Ground surface deformation adjacent to a deep excavation in shale

Jeremy Toh and Garry Mostyn

Abstract

This paper presents a case study of a deep basement excavation in Sydney’s Ashfield Shale. The intention of the paper is to present the high quality movement monitoring data that was gathered and analysed, and provide some accompanying interpretive commentary. These data may be of use when designing similar excavations.

Three mechanisms observed to cause ground surface deformation adjacent to the excavation are compared and contrasted:

1 – Lateral soil pressure acting on the shoring system, causing deflection of the shoring system.

2 – Excavation induced reduction in confining stress, leading to inwards movement of the rock mass.

3 – Drilling holes for ground anchor construction.

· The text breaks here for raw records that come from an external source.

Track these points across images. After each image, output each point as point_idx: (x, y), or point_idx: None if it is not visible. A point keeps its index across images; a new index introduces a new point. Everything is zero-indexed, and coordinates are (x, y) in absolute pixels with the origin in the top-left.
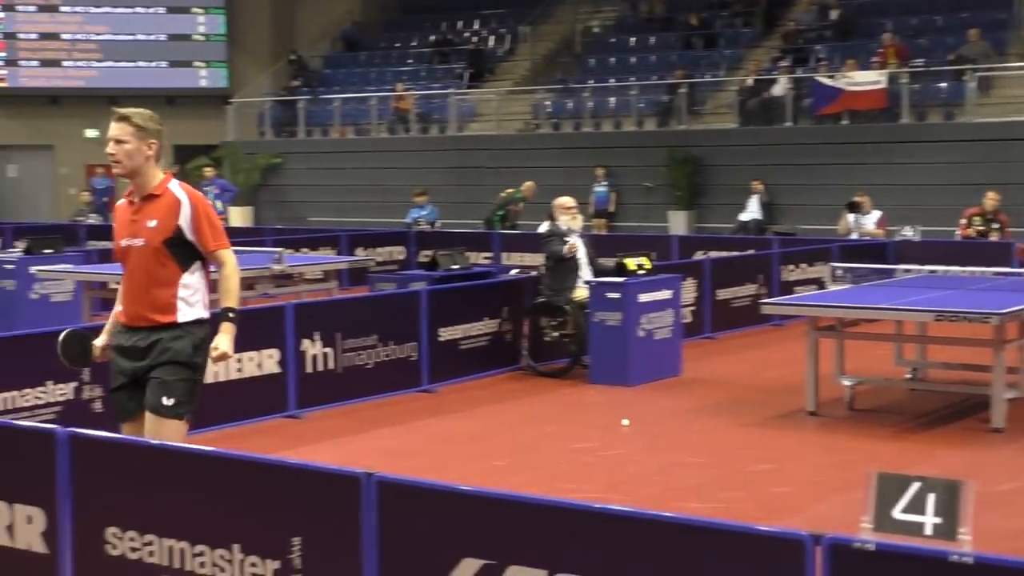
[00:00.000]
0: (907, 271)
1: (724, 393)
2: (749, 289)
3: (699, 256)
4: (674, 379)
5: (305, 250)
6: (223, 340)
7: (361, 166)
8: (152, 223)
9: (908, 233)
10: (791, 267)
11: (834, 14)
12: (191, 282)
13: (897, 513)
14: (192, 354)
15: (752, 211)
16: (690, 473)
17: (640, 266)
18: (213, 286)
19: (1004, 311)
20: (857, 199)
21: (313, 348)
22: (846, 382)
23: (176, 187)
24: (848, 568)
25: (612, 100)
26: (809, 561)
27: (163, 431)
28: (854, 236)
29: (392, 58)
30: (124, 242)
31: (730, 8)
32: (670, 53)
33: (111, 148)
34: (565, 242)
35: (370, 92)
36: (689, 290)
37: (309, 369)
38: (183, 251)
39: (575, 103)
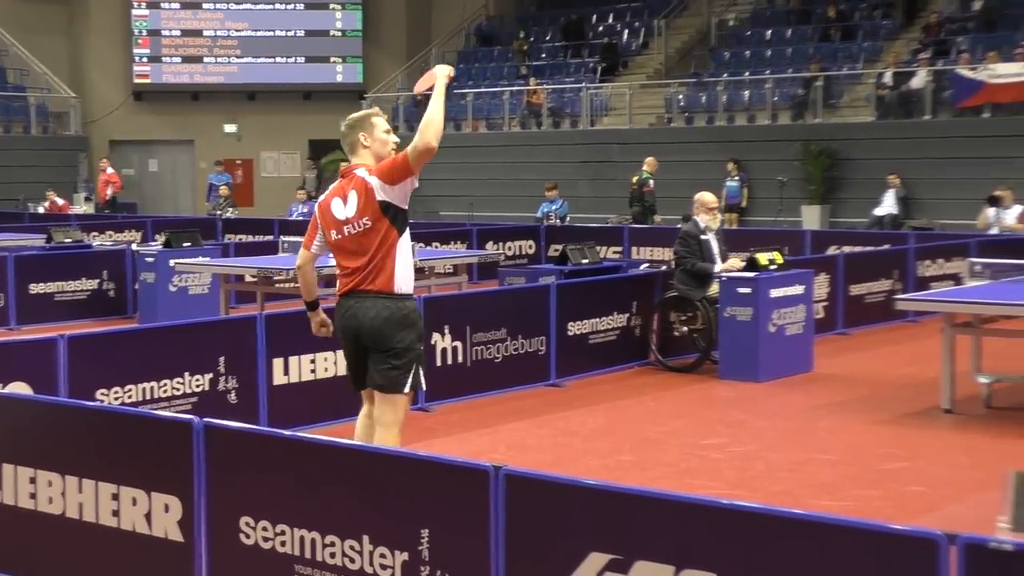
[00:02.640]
0: None
1: (857, 390)
2: (883, 285)
3: (832, 251)
4: (805, 375)
5: (436, 244)
6: None
7: (492, 160)
8: None
9: None
10: (927, 262)
11: (977, 5)
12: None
13: None
14: None
15: (888, 205)
16: (821, 470)
17: (772, 261)
18: None
19: None
20: (998, 193)
21: (443, 342)
22: (983, 379)
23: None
24: (984, 568)
25: (746, 93)
26: (943, 561)
27: None
28: (994, 231)
29: (527, 52)
30: None
31: (869, 0)
32: (807, 46)
33: (394, 137)
34: (708, 250)
35: (503, 87)
36: (822, 285)
37: (439, 363)
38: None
39: (708, 97)
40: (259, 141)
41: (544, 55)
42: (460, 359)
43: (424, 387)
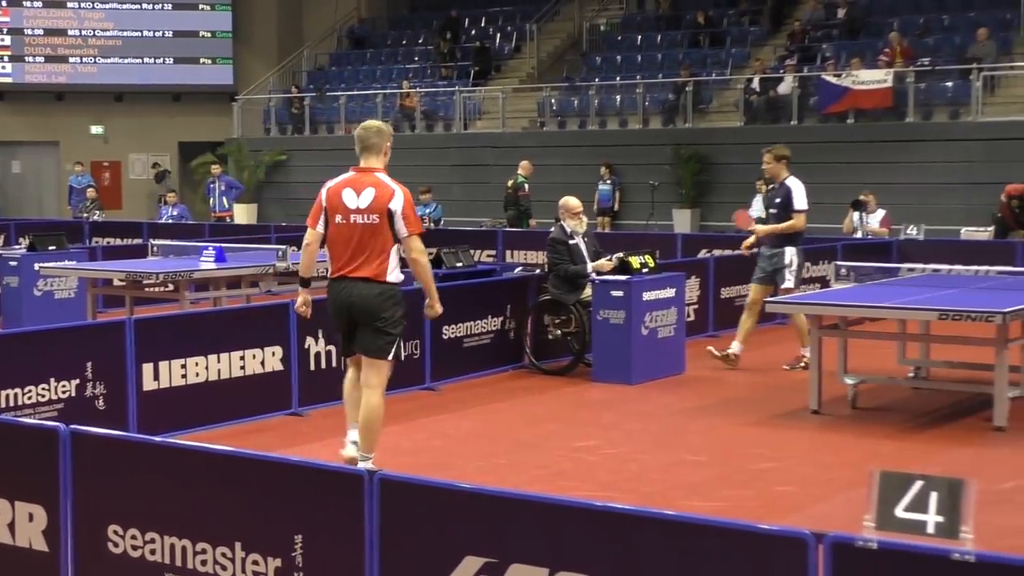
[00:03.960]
0: (911, 270)
1: (727, 391)
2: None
3: (703, 254)
4: (677, 377)
5: None
6: None
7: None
8: None
9: (912, 232)
10: None
11: (841, 13)
12: None
13: (900, 511)
14: None
15: (757, 209)
16: (693, 471)
17: (644, 264)
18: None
19: (1007, 310)
20: (862, 198)
21: (316, 346)
22: (849, 381)
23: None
24: (850, 566)
25: (618, 98)
26: (812, 559)
27: None
28: (858, 235)
29: (398, 56)
30: None
31: (737, 6)
32: (676, 51)
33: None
34: (577, 253)
35: (376, 90)
36: (693, 288)
37: (312, 367)
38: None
39: (580, 101)
40: (127, 143)
41: (417, 58)
42: (334, 363)
43: (403, 358)
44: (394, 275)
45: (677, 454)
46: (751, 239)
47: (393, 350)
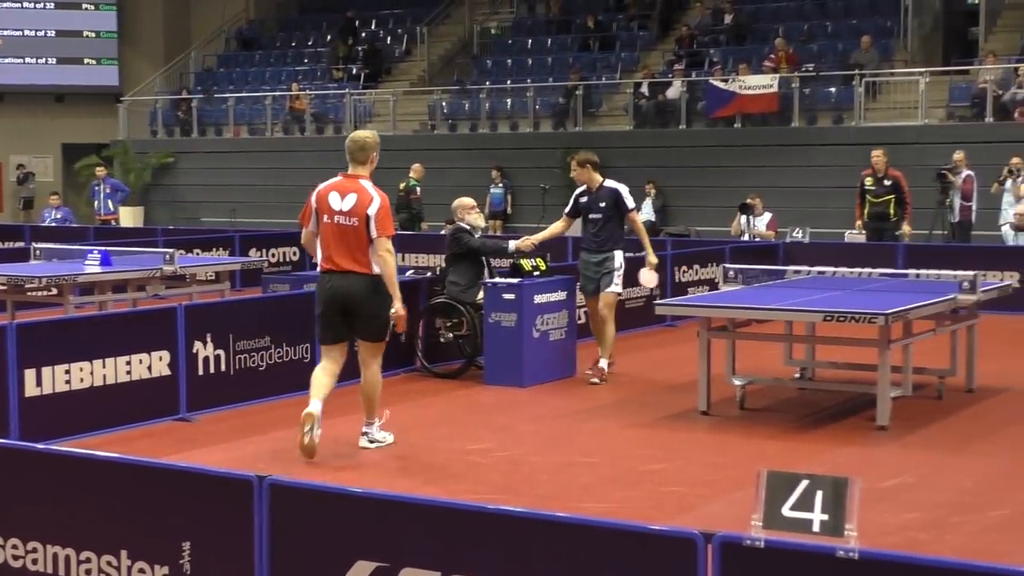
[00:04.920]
0: (797, 272)
1: (618, 393)
2: (643, 290)
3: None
4: (569, 380)
5: (197, 251)
6: None
7: (255, 166)
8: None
9: (798, 234)
10: (684, 268)
11: (728, 19)
12: None
13: (786, 510)
14: None
15: (646, 213)
16: (585, 473)
17: (535, 267)
18: None
19: (889, 311)
20: (749, 201)
21: (205, 350)
22: (737, 382)
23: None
24: (738, 565)
25: (509, 101)
26: (701, 559)
27: None
28: (746, 237)
29: (288, 57)
30: None
31: (626, 11)
32: (566, 55)
33: None
34: (481, 239)
35: (265, 92)
36: None
37: (201, 371)
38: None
39: (471, 104)
40: (8, 144)
41: (307, 60)
42: (223, 368)
43: (388, 340)
44: (372, 267)
45: (569, 456)
46: None
47: (386, 332)
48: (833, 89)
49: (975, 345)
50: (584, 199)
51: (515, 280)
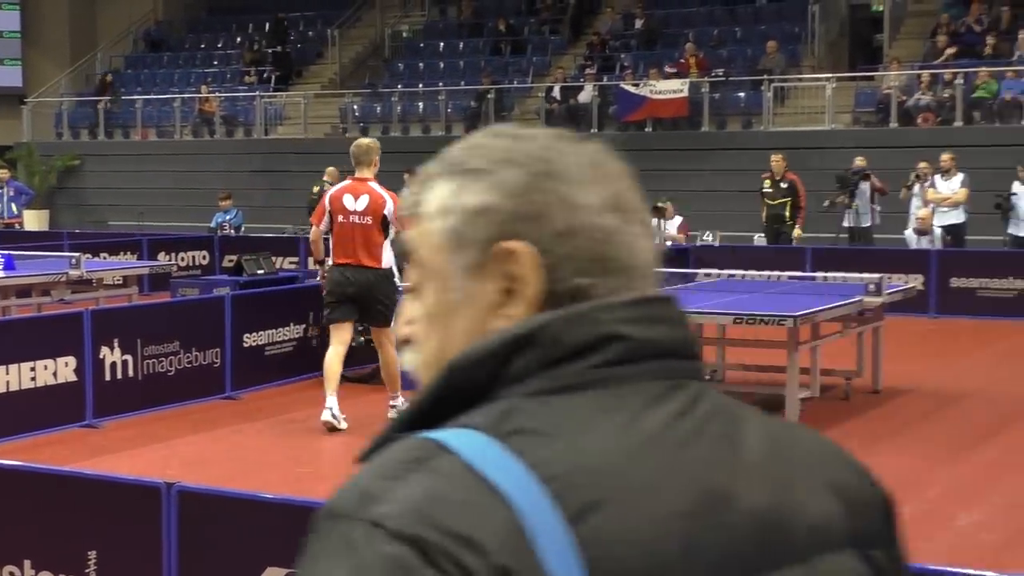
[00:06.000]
0: (707, 275)
1: None
2: None
3: None
4: None
5: (104, 255)
6: None
7: (164, 169)
8: None
9: (708, 238)
10: None
11: (639, 24)
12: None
13: None
14: None
15: None
16: None
17: None
18: None
19: (798, 314)
20: (660, 205)
21: (112, 355)
22: None
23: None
24: None
25: (420, 105)
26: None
27: None
28: (657, 241)
29: (197, 59)
30: None
31: (538, 15)
32: (478, 58)
33: None
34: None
35: (174, 94)
36: None
37: (108, 377)
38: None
39: (383, 107)
40: None
41: (216, 62)
42: (131, 373)
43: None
44: (387, 261)
45: None
46: None
47: (395, 317)
48: (742, 94)
49: (881, 346)
50: None
51: None
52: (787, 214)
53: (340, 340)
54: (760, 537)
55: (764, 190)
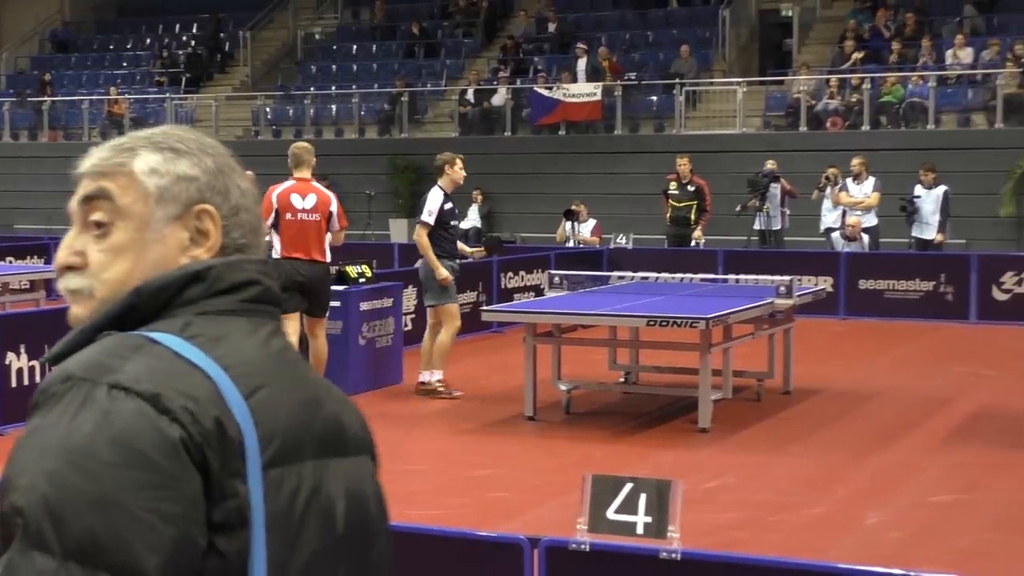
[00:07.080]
0: (621, 278)
1: (445, 400)
2: (469, 296)
3: (420, 264)
4: (396, 387)
5: (10, 259)
6: None
7: (71, 172)
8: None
9: (621, 241)
10: (510, 274)
11: (552, 27)
12: None
13: (611, 514)
14: None
15: (472, 219)
16: (412, 481)
17: (361, 274)
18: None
19: (710, 316)
20: (574, 207)
21: (19, 361)
22: (563, 387)
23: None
24: (564, 569)
25: (334, 108)
26: (527, 563)
27: None
28: (571, 244)
29: (106, 61)
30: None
31: (451, 18)
32: (391, 61)
33: None
34: None
35: (82, 95)
36: (410, 298)
37: (14, 383)
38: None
39: (296, 110)
40: None
41: (126, 64)
42: (38, 379)
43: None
44: (328, 255)
45: (397, 464)
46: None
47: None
48: (655, 98)
49: (792, 348)
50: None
51: (341, 287)
52: (692, 216)
53: (291, 330)
54: (334, 434)
55: (669, 191)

Mechanisms (1) and (2) above are those that geotechnical engineers normally consider in the design of deep excavations. Geotechnical engineers can usually predict these movements with reasonable accuracy. Lateral soil pressures and resulting deflections of shoring systems can be predicted or modelled using a range of basic and advanced techniques. These predicted deflections of the shoring system can be minimised if necessary by adjusting the design and the construction sequence. Rock mass relaxation resulting from a reduction in confining stress is more or less independent of the shoring design and as far as the authors are concerned cannot be controlled by any practical means.

Proven rules of thumb for common geological conditions in Sydney enable these deformations to be estimated with adequate accuracy for the majority of purposes.

Conversely we cannot usually predict ground deformations caused by anchor drilling using theory, modelling, or rules of thumb, with any real accuracy. Such deformations are highly dependent on the volume of soil removed by drilling, which in turn depends on the combination of geotechnical conditions, anchor hole drilling and construction methodology, and anchor design details including spacing, depth, hole diameter and declination. The volume of soil removed by drilling usually exceeds the theoretical volume, thereby meaning theoretical approaches are not usually particularly useful (at least for predictive purposes). These movements (and other movements due to shoring construction, e.g. pile excavation) are not always considered in a deep excavation design.

The case study highlights the significance of ground movements caused by shoring construction relative to total ground movements. Some conclusions are also drawn with respect to predicting and controlling anchor drilling induced deformations and appropriate types of monitoring for similar excavations.